Étant donné cette vague d'annulations, de reports d'activités et de règles plus strictes dans des foyers de soins de la Péninsule acadienne depuis quelques jours, la journaliste Marie-Ève Brassard, de Radio-Canada, a posé cette question précise à la médecin hygiéniste en chef du Nouveau-Brunswick, Dre Jennifer Russell, dans un point de presse, jeudi: Est-ce que vous êtes en mesure de nous confirmer qu'il y a un cas de COVID dans la Péninsule acadienne, entre Grande-Anse et Néguac?

Les seuls cas dont je suis au courant sont ceux que j'ai rapportés aujourd'hui dans chaque zone, a répondu La Dre Jennifer Russell.

Un porte-parole du gouvernement, semblant s'adresser à la médecin hygiéniste, a soufflé par la suite: Même s'il y avait un cas, vous ne pouvez pas confirmer le lieu.

Un point à débattre

Le député Éric Mallet se souvient bien que la Péninsule acadienne, il y a longtemps, était appelée le Bas-Gloucester, une région souvent négligée par le pouvoir politique à Fredericton, selon plusieurs élus qui ont dénoncé ce phénomène au fil des ans. Le chef-lieu du comté de Gloucester était Bathurst.

Centre-ville de Bathurst, au Nouveau-Brunswick.

Centre-ville de Bathurst, au Nouveau-Brunswick.

Photo : Radio-Canada / François Vigneault

C'est peut-être un point que je vais vouloir débattre, avance Éric Mallet. Le caucus libéral a quand même des réunions assez souvent sur l'état de la COVID. C'est probablement une question que je vais apporter à mon chef pour définir la région 6. La Péninsule acadienne, on n'est pas nécessairement identifiés comme région. Je pense que c'est le travail de la docteure en chef de faire des précisions. J'ai l'impression que de ne pas préciser la région n'aide pas la cause. Mais, c'est peut-être voulu pour éviter de faire des chasses aux sorcières.

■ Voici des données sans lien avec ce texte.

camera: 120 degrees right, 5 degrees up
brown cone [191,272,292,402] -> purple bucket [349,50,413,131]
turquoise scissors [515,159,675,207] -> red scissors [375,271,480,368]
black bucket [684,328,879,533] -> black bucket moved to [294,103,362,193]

Pas de souper de Noël pour les pompiers

Dans le contexte d'une région jusqu'ici plutôt épargnée par la COVID-19, mais qui se montre soudainement plus sur ses gardes, un conseiller de Shippagan, Rémi Hébert, a dénoncé publiquement les intentions de la municipalité de tenir un souper de Noël.

C'est une situation embêtante, a-t-il déclaré jeudi. Si seulement une personne présente au souper était atteinte et contaminait le reste du groupe, cela paralyserait l'appareil municipal au complet. Pour les pompiers, par exemple, c'est difficile de prendre le risque puisqu'ils devraient tous être en quarantaine pour quatorze jours. C'est la sécurité publique qui serait menacée.

Le chef des pompiers de Shippagan, Stéphane Hébert.

Le chef des pompiers de Shippagan, Stéphane Hébert.

Photo : Radio-Canada / René Landry

Toutefois, le chef de la brigade des pompiers de Shippagan, Stéphane Hébert, amène des précisions. Il indique qu'il n'a pas été envisagé par les pompiers de prendre part à un tel événement.

Il souligne que les règles de santé publique sont très strictes pour les pompiers.

Je ne sais pas où le conseiller Hébert est allé chercher son information, dit-il. La seule chose que je peux dire c'est qu'en étant pompier on doit faire beaucoup plus attention.